▸ **Work request**
The output is the lines below from the one with "16% | +77% | 18% | |" through the one with "The Dow made", both included, printed exactly and with no other line.
(Material supplied begins)
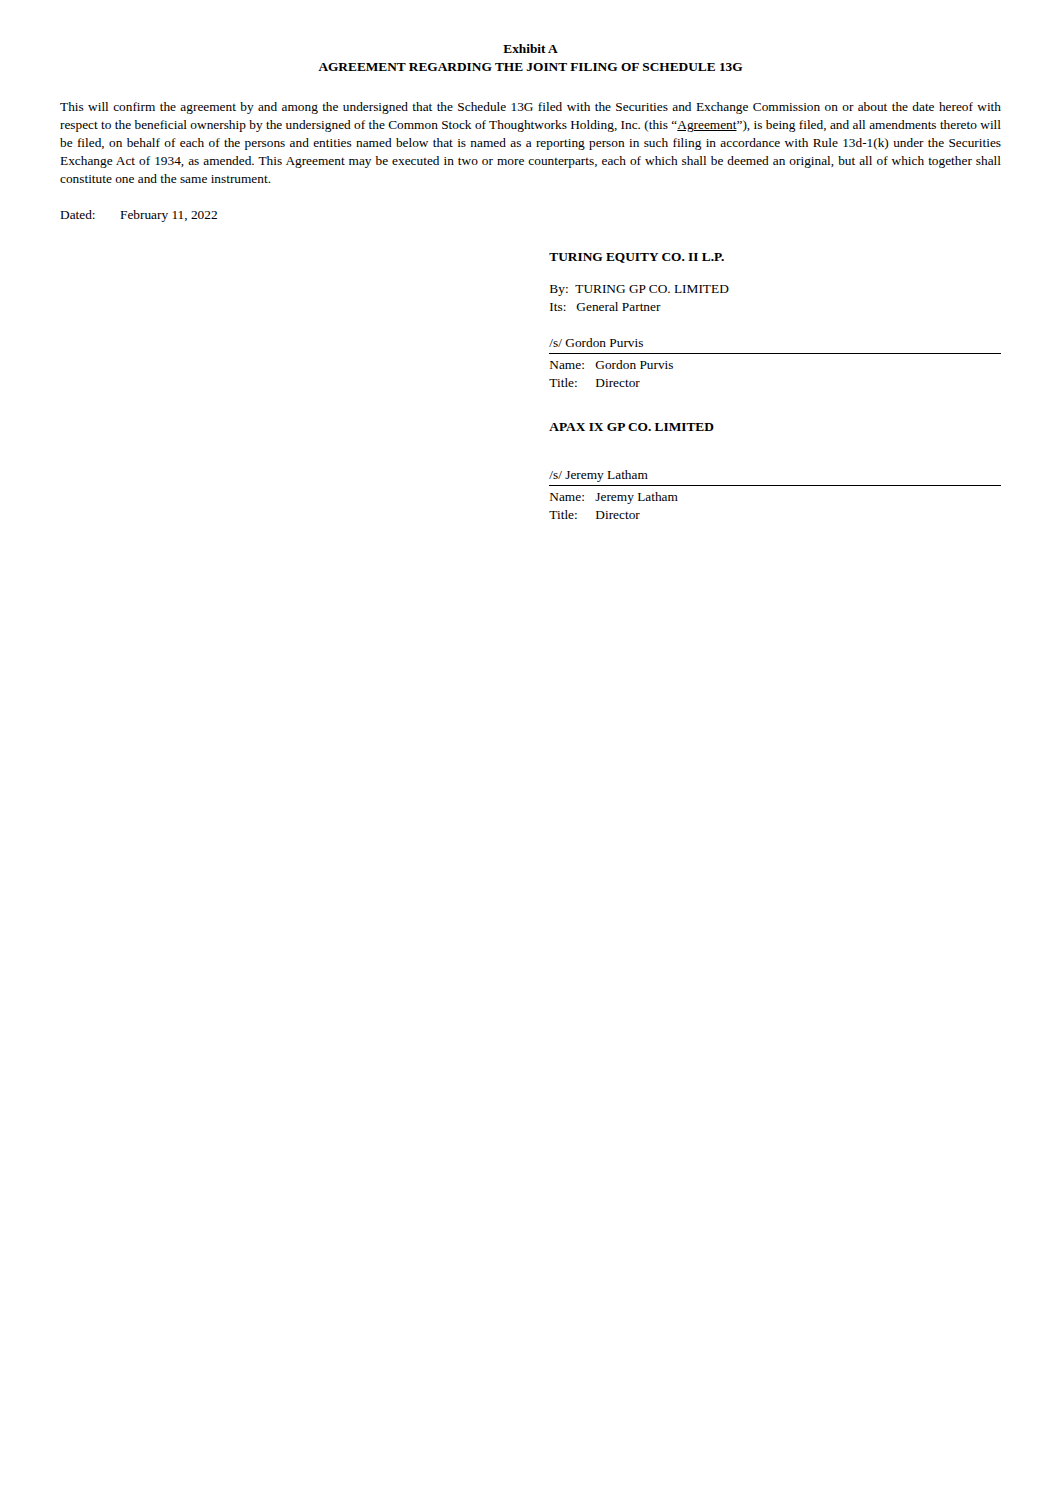Exhibit A
AGREEMENT REGARDING THE JOINT FILING OF SCHEDULE 13G
This will confirm the agreement by and among the undersigned that the Schedule 13G filed with the Securities and Exchange Commission on or about the date hereof with respect to the beneficial ownership by the undersigned of the Common Stock of Thoughtworks Holding, Inc. (this “Agreement”), is being filed, and all amendments thereto will be filed, on behalf of each of the persons and entities named below that is named as a reporting person in such filing in accordance with Rule 13d-1(k) under the Securities Exchange Act of 1934, as amended. This Agreement may be executed in two or more counterparts, each of which shall be deemed an original, but all of which together shall constitute one and the same instrument.
Dated: February 11, 2022
TURING EQUITY CO. II L.P.
By: TURING GP CO. LIMITED
Its: General Partner
/s/ Gordon Purvis
Name: Gordon Purvis
Title: Director
APAX IX GP CO. LIMITED
/s/ Jeremy Latham
Name: Jeremy Latham
Title: Director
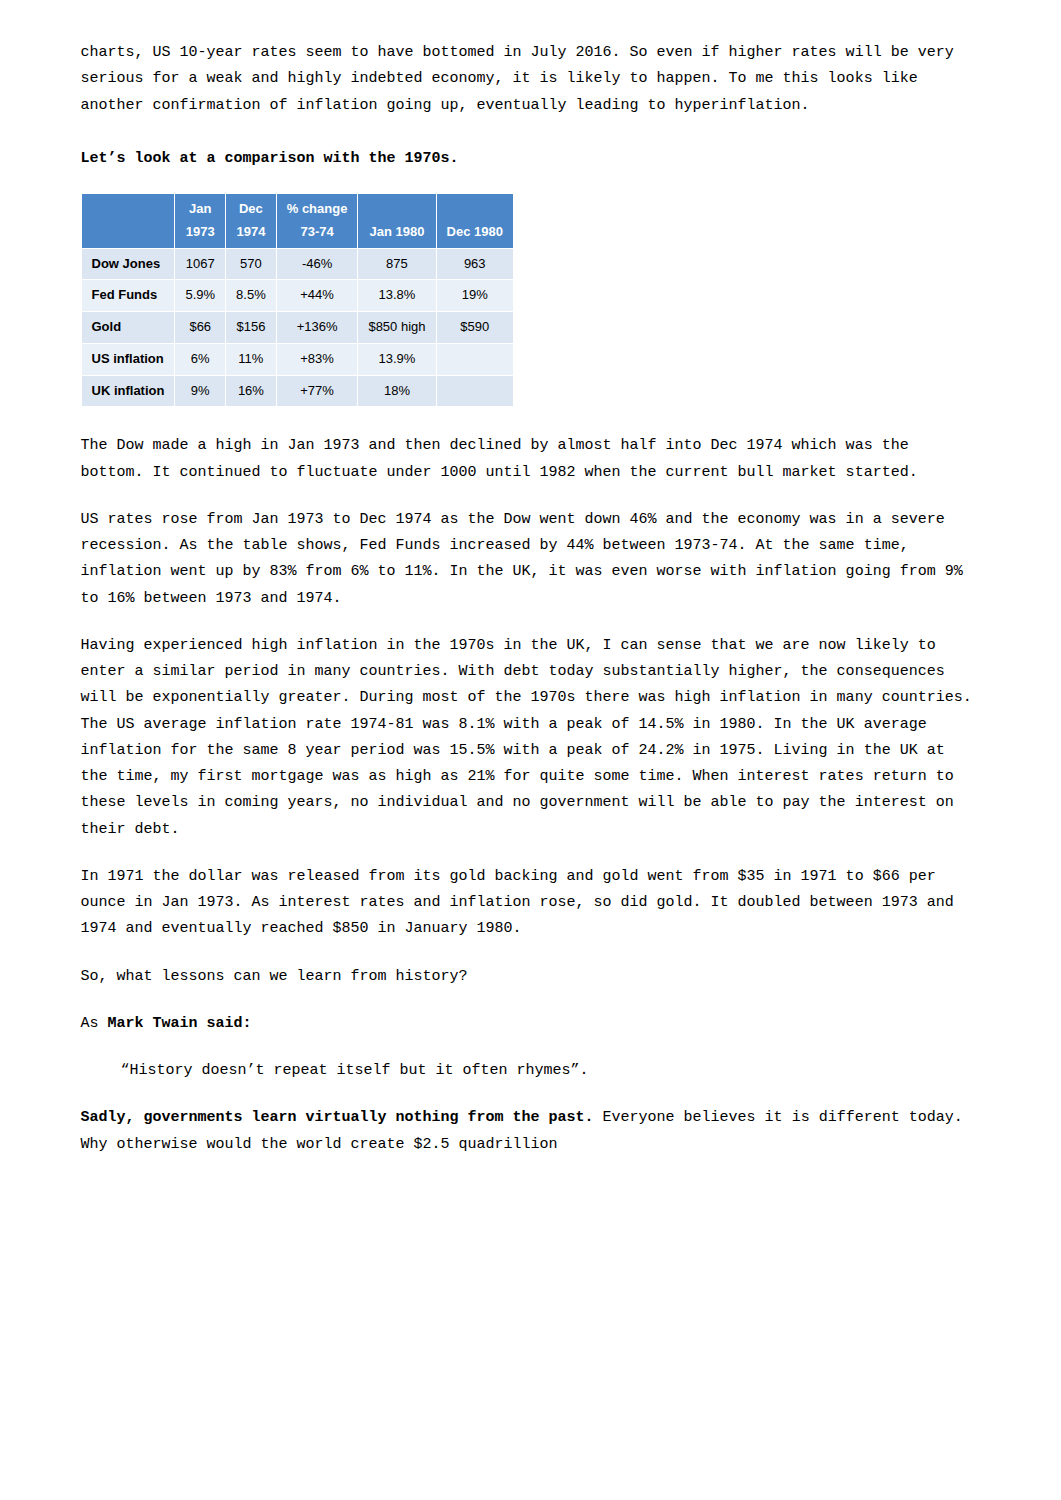charts, US 10-year rates seem to have bottomed in July 2016. So even if higher rates will be very serious for a weak and highly indebted economy, it is likely to happen. To me this looks like another confirmation of inflation going up, eventually leading to hyperinflation.
Let’s look at a comparison with the 1970s.
| | Jan 1973 | Dec 1974 | % change 73-74 | Jan 1980 | Dec 1980 |
| --- | --- | --- | --- | --- | --- |
| Dow Jones | 1067 | 570 | -46% | 875 | 963 |
| Fed Funds | 5.9% | 8.5% | +44% | 13.8% | 19% |
| Gold | $66 | $156 | +136% | $850 high | $590 |
| US inflation | 6% | 11% | +83% | 13.9% | |
| UK inflation | 9% | 16% | +77% | 18% | |
The Dow made a high in Jan 1973 and then declined by almost half into Dec 1974 which was the bottom. It continued to fluctuate under 1000 until 1982 when the current bull market started.
US rates rose from Jan 1973 to Dec 1974 as the Dow went down 46% and the economy was in a severe recession. As the table shows, Fed Funds increased by 44% between 1973-74. At the same time, inflation went up by 83% from 6% to 11%. In the UK, it was even worse with inflation going from 9% to 16% between 1973 and 1974.
Having experienced high inflation in the 1970s in the UK, I can sense that we are now likely to enter a similar period in many countries. With debt today substantially higher, the consequences will be exponentially greater. During most of the 1970s there was high inflation in many countries. The US average inflation rate 1974-81 was 8.1% with a peak of 14.5% in 1980. In the UK average inflation for the same 8 year period was 15.5% with a peak of 24.2% in 1975. Living in the UK at the time, my first mortgage was as high as 21% for quite some time. When interest rates return to these levels in coming years, no individual and no government will be able to pay the interest on their debt.
In 1971 the dollar was released from its gold backing and gold went from $35 in 1971 to $66 per ounce in Jan 1973. As interest rates and inflation rose, so did gold. It doubled between 1973 and 1974 and eventually reached $850 in January 1980.
So, what lessons can we learn from history?
As Mark Twain said:
“History doesn’t repeat itself but it often rhymes”.
Sadly, governments learn virtually nothing from the past. Everyone believes it is different today. Why otherwise would the world create $2.5 quadrillion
(Material supplied ends)
▸ **Written response**
| UK inflation | 9% | 16% | +77% | 18% | |
The Dow made a high in Jan 1973 and then declined by almost half into Dec 1974 which was the bottom. It continued to fluctuate under 1000 until 1982 when the current bull market started.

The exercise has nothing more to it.